I had my own scare today. I was packing up Zoey’s bag during snack time and I allowed her a little freedom to roam the room. I was keeping an eye on her as always. She was walking back towards our picnic blanket when she turned and took off as fast as she could on her tip toes towards the kitchen. I had no idea if the workers in there would be ready for the tornado coming their way. I envisioned piles of cups of icecream melting on the floor. I jumped up and made a mad dash after her….and…slipped on the blanket! I crashed to floor landing on my right hip, smacked my face on the ground, and jarred my recently fused neck. I thought, “Oh no!!! I damaged my neck, broke my hip, and probably bruised my face!”

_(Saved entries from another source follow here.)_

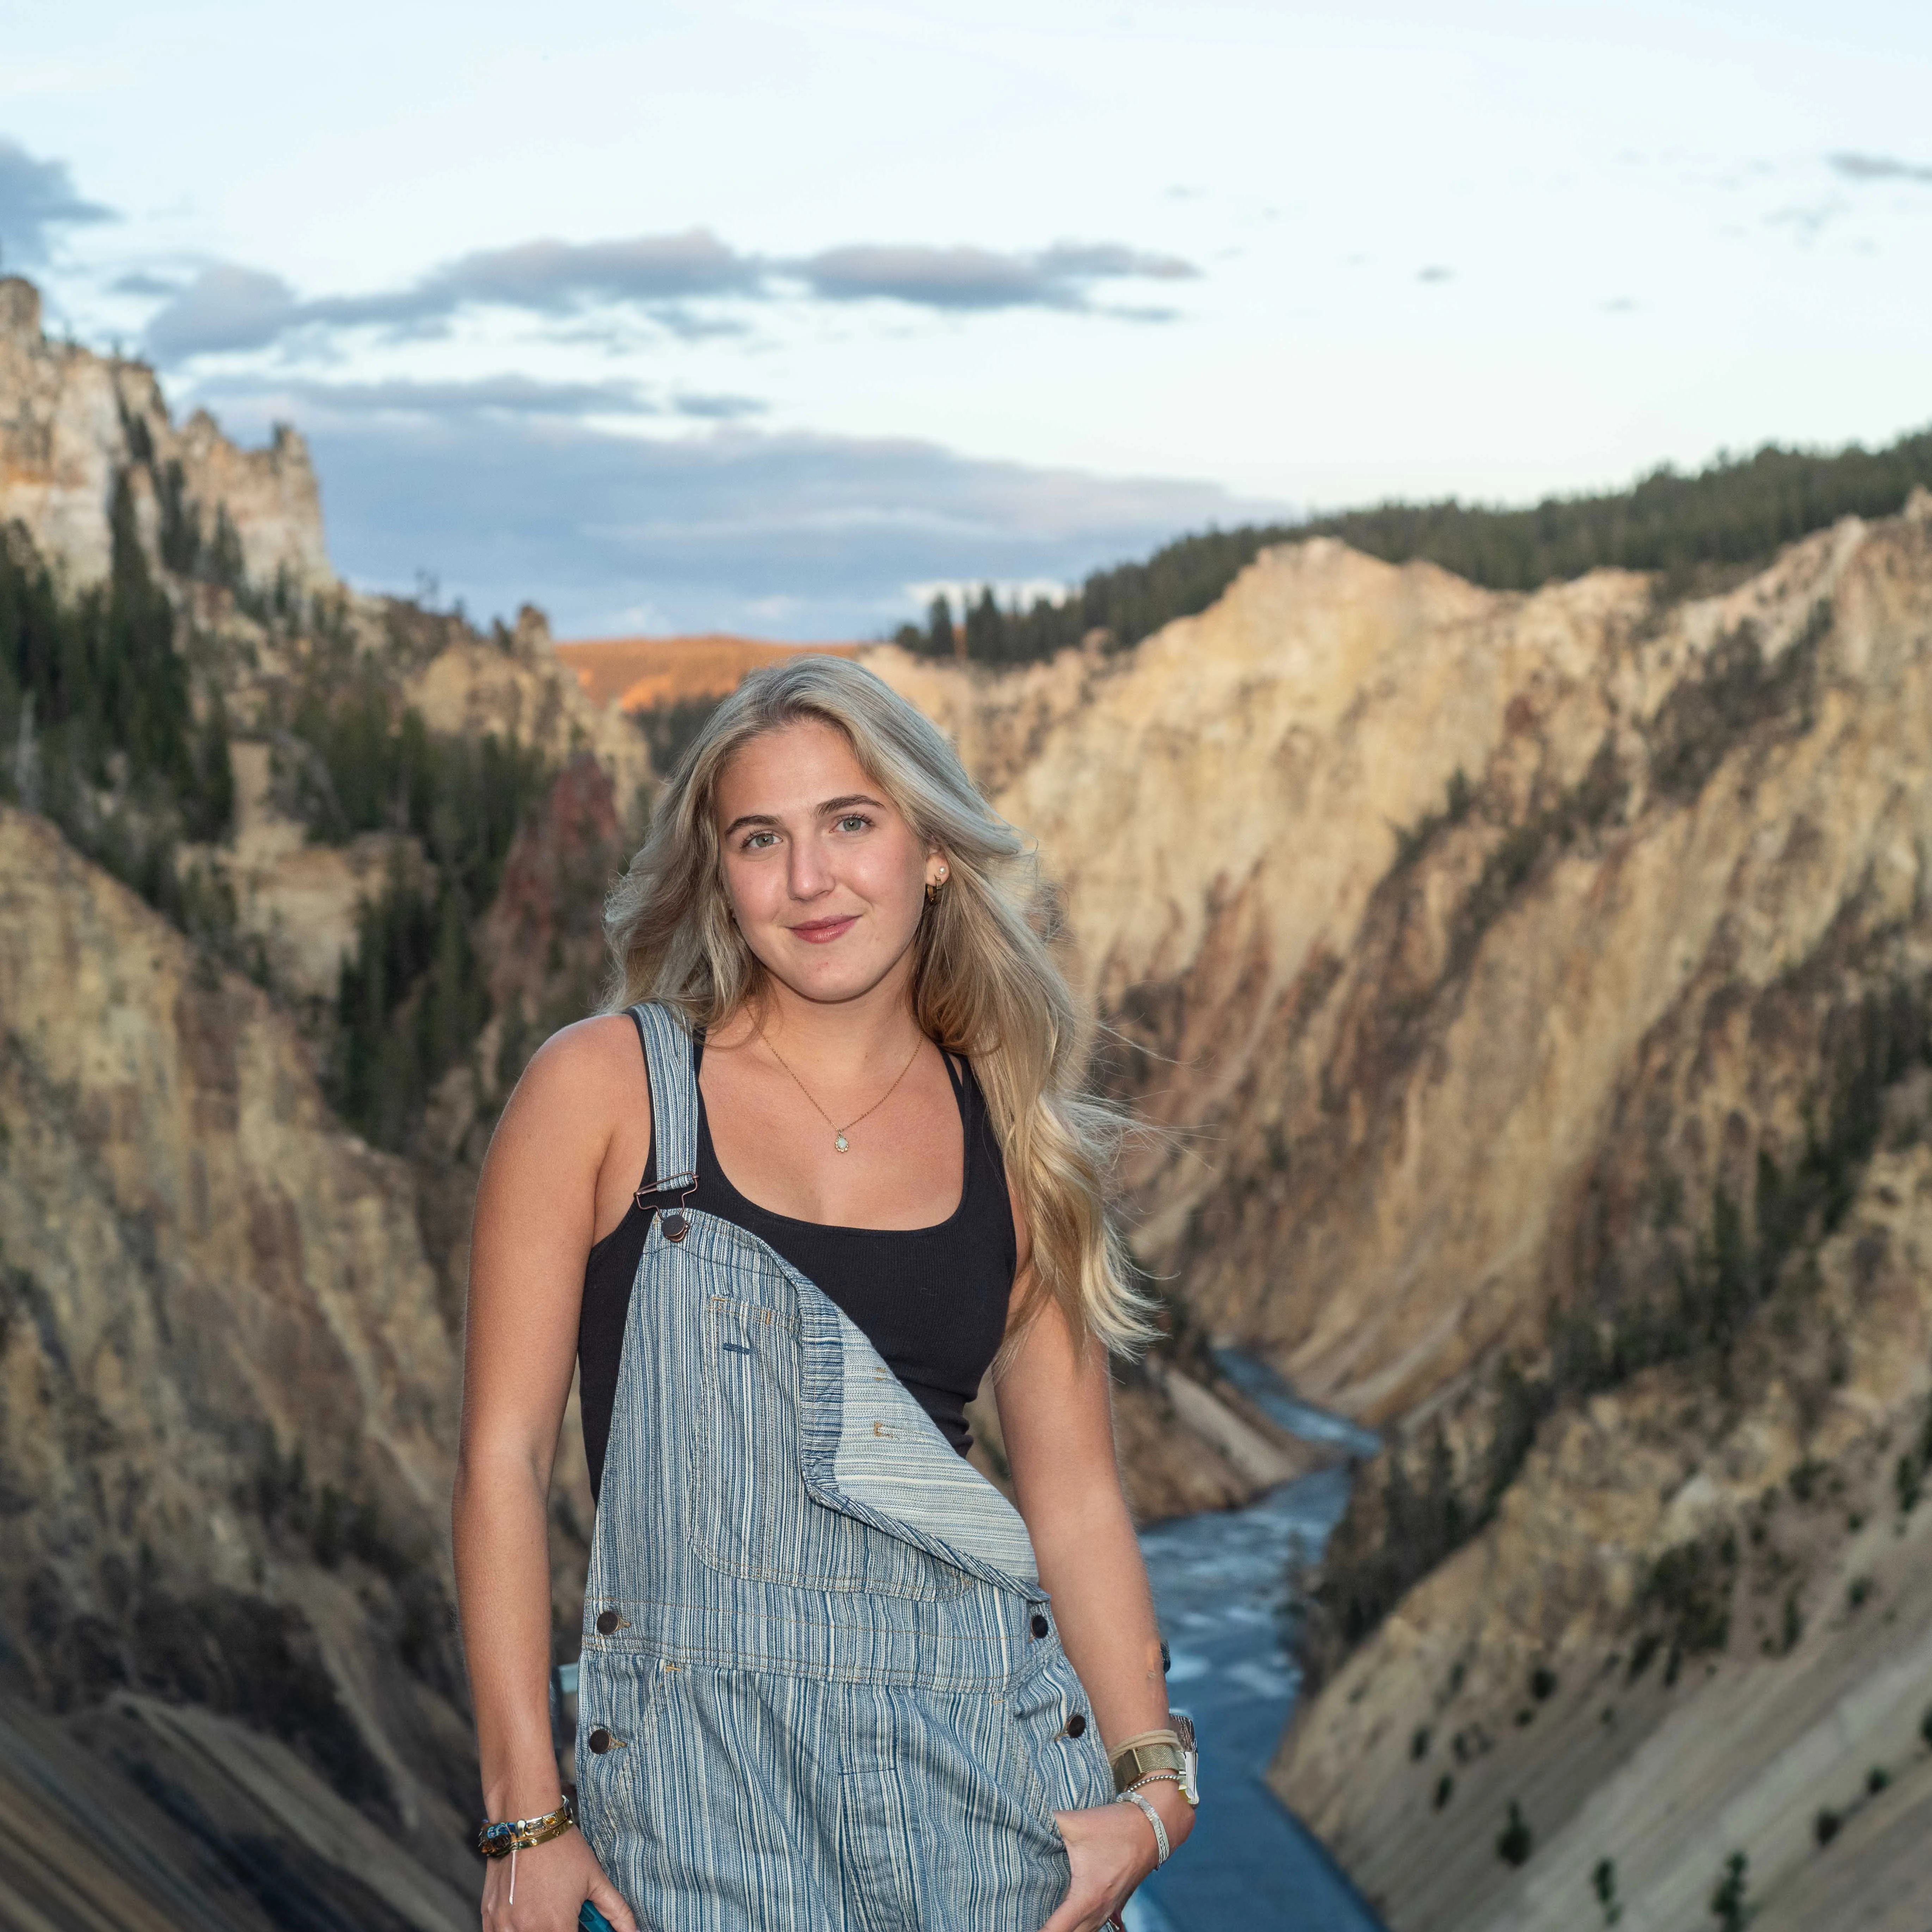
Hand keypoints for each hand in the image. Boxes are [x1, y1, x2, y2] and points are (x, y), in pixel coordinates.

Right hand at [479, 1827, 636, 1931]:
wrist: (526, 1821)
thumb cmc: (561, 1848)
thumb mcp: (595, 1878)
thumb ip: (616, 1911)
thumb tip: (632, 1931)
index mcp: (557, 1926)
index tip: (577, 1927)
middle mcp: (527, 1931)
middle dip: (559, 1931)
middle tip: (564, 1918)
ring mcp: (504, 1927)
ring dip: (537, 1929)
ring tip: (545, 1913)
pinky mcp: (489, 1918)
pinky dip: (514, 1931)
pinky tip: (526, 1916)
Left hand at [1036, 1782, 1192, 1931]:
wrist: (1153, 1825)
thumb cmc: (1115, 1827)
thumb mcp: (1075, 1823)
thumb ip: (1048, 1823)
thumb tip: (1023, 1821)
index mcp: (1087, 1897)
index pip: (1057, 1929)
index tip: (1022, 1927)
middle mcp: (1099, 1910)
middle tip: (1028, 1921)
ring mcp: (1110, 1909)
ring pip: (1086, 1931)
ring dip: (1069, 1929)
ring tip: (1050, 1921)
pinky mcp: (1117, 1903)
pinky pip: (1099, 1925)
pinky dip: (1084, 1926)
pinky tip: (1078, 1922)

I didn’t have time to lay there and continue to contemplate the pains shooting through my body, but got up to find Zoey. Our favorite Sunday school teacher had already caught my wind storm trapped in a cute, fleshy vessel on the move. I explained my fall, but honestly, I don’t think I was hurt too badly. I just had some bruises on my legs, and not even a bruise on my face! Bummer! That would have been a good picture for this blog! Ha! Anyway, God is Good because this could easily have ended with me being bed ridden for months.

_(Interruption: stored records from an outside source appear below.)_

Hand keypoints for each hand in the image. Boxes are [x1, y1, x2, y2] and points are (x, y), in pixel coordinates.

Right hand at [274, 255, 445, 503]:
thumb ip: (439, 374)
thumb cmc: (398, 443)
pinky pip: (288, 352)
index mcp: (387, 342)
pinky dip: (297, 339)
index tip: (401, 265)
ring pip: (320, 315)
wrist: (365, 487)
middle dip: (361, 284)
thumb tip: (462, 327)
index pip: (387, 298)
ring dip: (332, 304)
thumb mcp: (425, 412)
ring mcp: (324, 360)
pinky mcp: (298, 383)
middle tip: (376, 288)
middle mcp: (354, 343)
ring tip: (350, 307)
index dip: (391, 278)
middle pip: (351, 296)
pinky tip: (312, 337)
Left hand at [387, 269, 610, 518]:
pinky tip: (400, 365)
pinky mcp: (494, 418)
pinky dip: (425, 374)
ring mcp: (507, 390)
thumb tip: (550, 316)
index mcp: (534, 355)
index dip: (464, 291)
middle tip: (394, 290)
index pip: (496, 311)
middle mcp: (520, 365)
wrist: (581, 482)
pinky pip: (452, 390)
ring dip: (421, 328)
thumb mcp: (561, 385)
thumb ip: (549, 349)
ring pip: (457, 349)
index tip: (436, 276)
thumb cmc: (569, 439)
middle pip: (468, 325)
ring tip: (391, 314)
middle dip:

That leads me to my biggest fear. I fear that someday I may not be able bodied enough to care for Zoey, or that I will die and go to heaven while she still very much needs me. Life is scary when you have a child who will always need you, and who will never completely grow up. One of our crew members today asked, “When will Zoey grow up?” I replied, “Someday,” because six years old is a bit young to contemplate the life long effects of genetic syndromes and Autism.

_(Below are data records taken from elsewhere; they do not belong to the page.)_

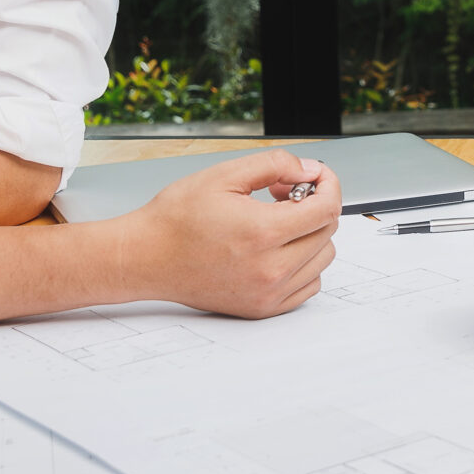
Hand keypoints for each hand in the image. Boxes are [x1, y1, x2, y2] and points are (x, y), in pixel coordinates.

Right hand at [131, 151, 340, 318]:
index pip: (326, 209)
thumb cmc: (175, 219)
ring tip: (278, 221)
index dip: (328, 184)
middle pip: (327, 232)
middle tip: (284, 193)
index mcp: (262, 233)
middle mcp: (270, 269)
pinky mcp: (263, 308)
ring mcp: (268, 293)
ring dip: (310, 234)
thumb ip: (275, 165)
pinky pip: (309, 285)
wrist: (146, 257)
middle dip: (314, 205)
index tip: (316, 175)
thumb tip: (310, 170)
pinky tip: (278, 247)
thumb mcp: (224, 175)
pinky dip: (304, 263)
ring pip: (322, 259)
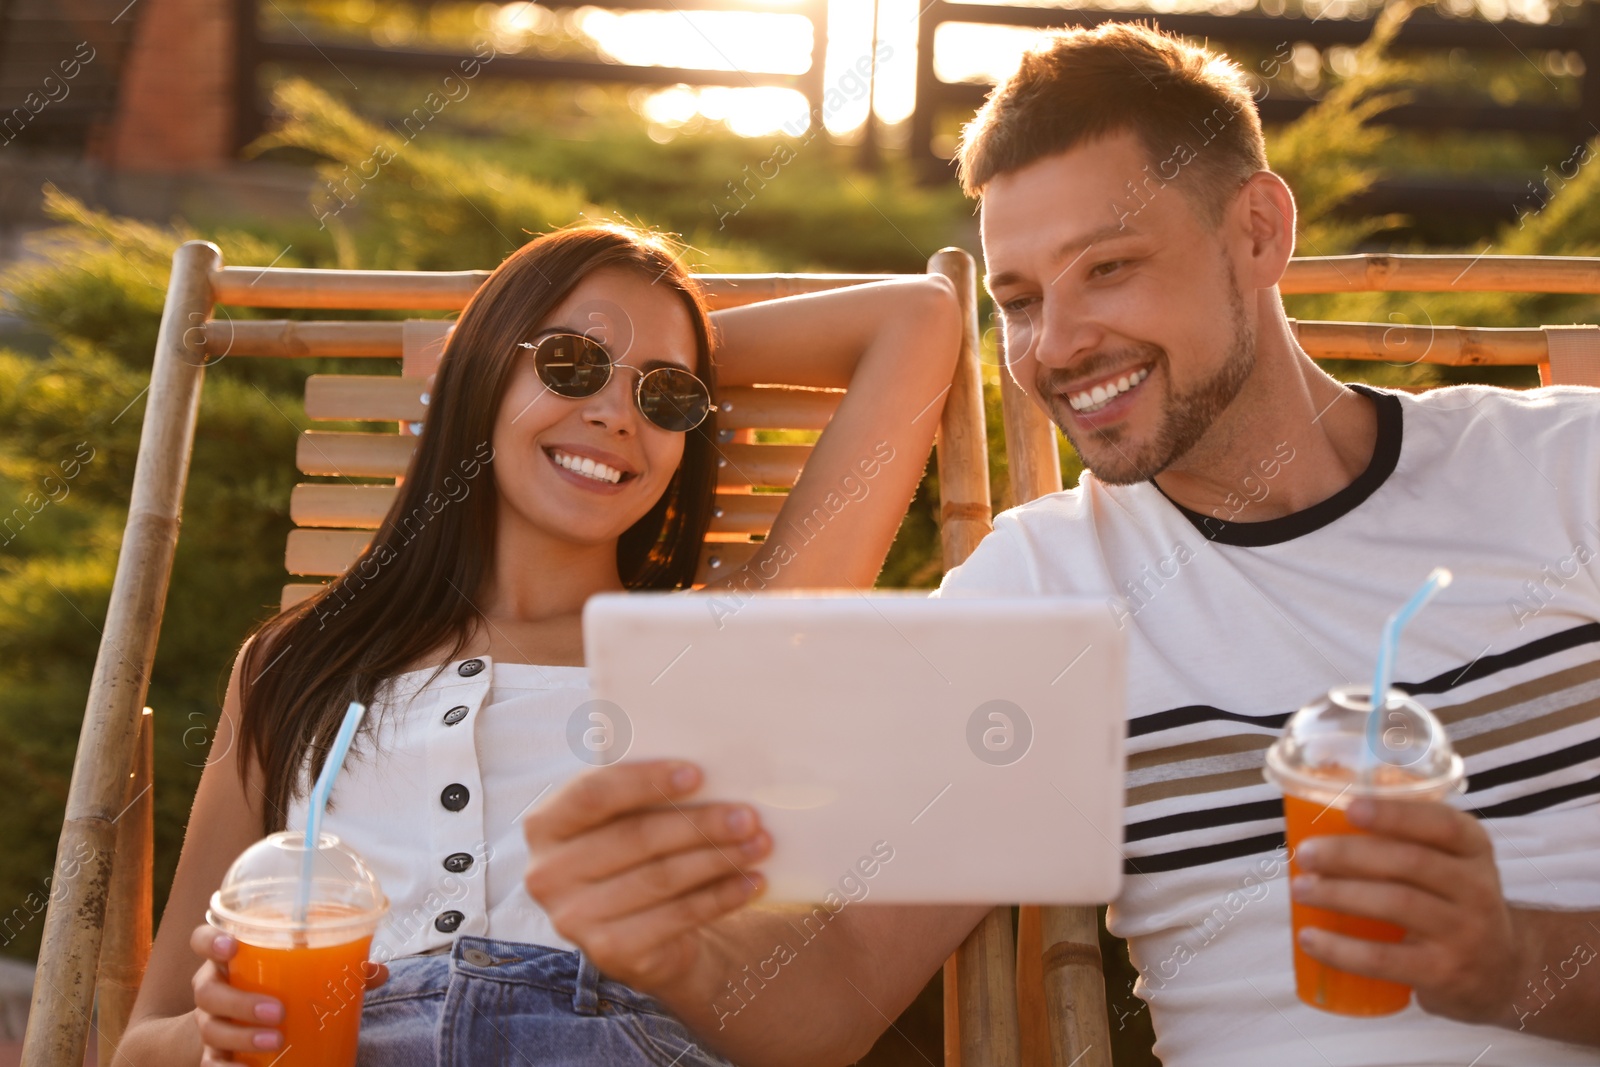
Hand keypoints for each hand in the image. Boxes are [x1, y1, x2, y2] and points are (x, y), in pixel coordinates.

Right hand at [189, 923, 387, 1064]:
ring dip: (243, 1036)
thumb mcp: (299, 972)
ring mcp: (209, 1022)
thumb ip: (336, 967)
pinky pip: (211, 1064)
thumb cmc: (274, 986)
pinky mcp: (213, 1053)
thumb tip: (379, 973)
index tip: (231, 945)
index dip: (210, 941)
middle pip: (208, 991)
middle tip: (277, 1012)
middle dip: (240, 1002)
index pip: (203, 941)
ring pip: (211, 1028)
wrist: (238, 1024)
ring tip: (277, 1041)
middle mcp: (213, 988)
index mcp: (230, 959)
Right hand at [523, 760, 769, 993]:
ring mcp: (574, 918)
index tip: (698, 773)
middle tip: (748, 815)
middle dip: (699, 824)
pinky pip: (676, 917)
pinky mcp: (609, 952)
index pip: (593, 794)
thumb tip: (714, 773)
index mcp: (545, 825)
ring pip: (660, 878)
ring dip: (718, 858)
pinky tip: (752, 881)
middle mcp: (547, 874)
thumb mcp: (624, 819)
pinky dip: (721, 897)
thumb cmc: (634, 854)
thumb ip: (645, 795)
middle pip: (635, 837)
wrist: (639, 933)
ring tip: (759, 844)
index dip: (645, 781)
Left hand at [1291, 798, 1521, 1023]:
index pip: (1443, 824)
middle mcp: (1477, 889)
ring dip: (1338, 895)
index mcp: (1475, 849)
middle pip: (1410, 862)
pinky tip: (1310, 937)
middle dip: (1349, 855)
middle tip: (1305, 854)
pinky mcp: (1445, 974)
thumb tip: (1316, 813)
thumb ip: (1406, 837)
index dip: (1395, 814)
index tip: (1350, 808)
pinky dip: (1340, 949)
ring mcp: (1465, 934)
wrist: (1503, 972)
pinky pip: (1385, 959)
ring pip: (1396, 904)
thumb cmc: (1453, 902)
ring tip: (1300, 890)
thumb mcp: (1451, 863)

In reality, though, Zoey won’t grow up. Consequently, I do everything in my power to maintain my health and avoid harm. I allow plenty of room between my car and cars in front of me while driving. I check my blind spot, rear view mirror, and side view mirrors with an almost an obsessive compulsive like manner to defensively drive and avoid accidents. I exercise daily, but take care not to do any type of exercise that could cause an injury. I eat healthy to avoid chronic disease because I need to make sure, if I have any say in it, that I live a long, healthy life, and that I am able to care for my daughter.

However, no matter what I actively do to alleviate this fear of failing Zoey, I have remained scared. Today, at VBS, I realized that I need to pray for God to take this fear from me. He knows the future, and so far in my life, His loving kindness has never failed me. So many friends and family prayed for Zoey to have a better day today, and God took care of that. He is so very good! Join with me and pray for Zoey to always be cared for by those who love her even when I am no longer able to be her primary caregiver. Help me to stop being so scared of her future. Help me to remember, “When Life is Scary, God is Good!”